Representative Tom Emmer, known for his support of decentralized cryptocurrencies, announced on social media that the legislation had received approval from the committee and is now on its way to a congressional vote.
The bill has gained broad support, with 60 members of Congress backing it. Emmer emphasized the importance of halting the creation of a financial surveillance tool that could potentially threaten the privacy of American citizens.
Emmer made a clear distinction between decentralized cryptocurrencies and CBDCs. He described CBDCs as government-controlled digital currencies that operate on a government-maintained digital ledger. He expressed concern that if a CBDC did not prioritize privacy and emulate cash, it could allow the government to monitor and impose restrictions on American transactions.
Drawing parallels with China’s approach, where a CBDC is used to track spending and create a social credit system, Emmer argued that the U.S. government should not compromise the financial privacy of its citizens in exchange for a surveillance-oriented central bank digital currency.

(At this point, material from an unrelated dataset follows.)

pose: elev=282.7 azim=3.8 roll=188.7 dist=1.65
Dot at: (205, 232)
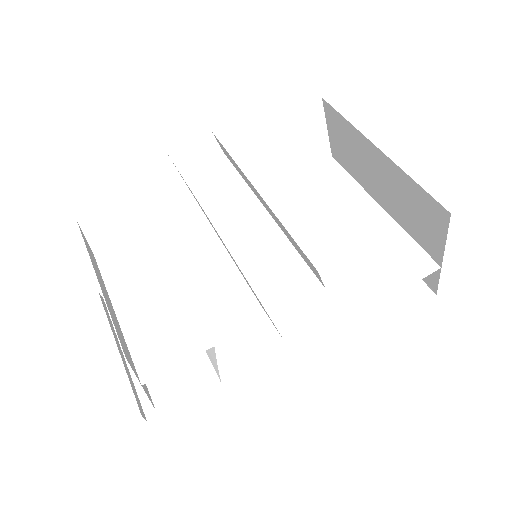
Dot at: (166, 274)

The bill proposed by Emmer aims to ensure that any digital currency issued by the U.S. remains under the control of the American people rather than being controlled by the government. It seeks to uphold values such as privacy, individual sovereignty, and a competitive free market, which are fundamental American ideals.
Emmer stressed the need for a future global digital economy that aligns with these principles. He stated that a central bank digital currency lacking openness, permissionless access, and privacy similar to cash would only serve as a surveillance tool, similar to what the Chinese Communist Party uses.
The revised version of the bill introduces two significant changes. Firstly, it prohibits the concept of “intermediated CBDCs,” which are CBDCs issued by the Federal Reserve but managed by retail banks and other financial institutions instead of being directly controlled by the Fed. Additionally, the updated version removes the requirement for the Federal Reserve to report any CBDC pilot programs or studies to Congress, with separate bills addressing these matters.
The advancement of the CBDC Anti-Surveillance State Act in Congress represents a notable step in the ongoing discussions about the potential issuance of a central bank digital currency in the United States. With bipartisan support and a focus on preserving American values and privacy, the bill serves as a platform for further discussions about the future of digital currency in the country.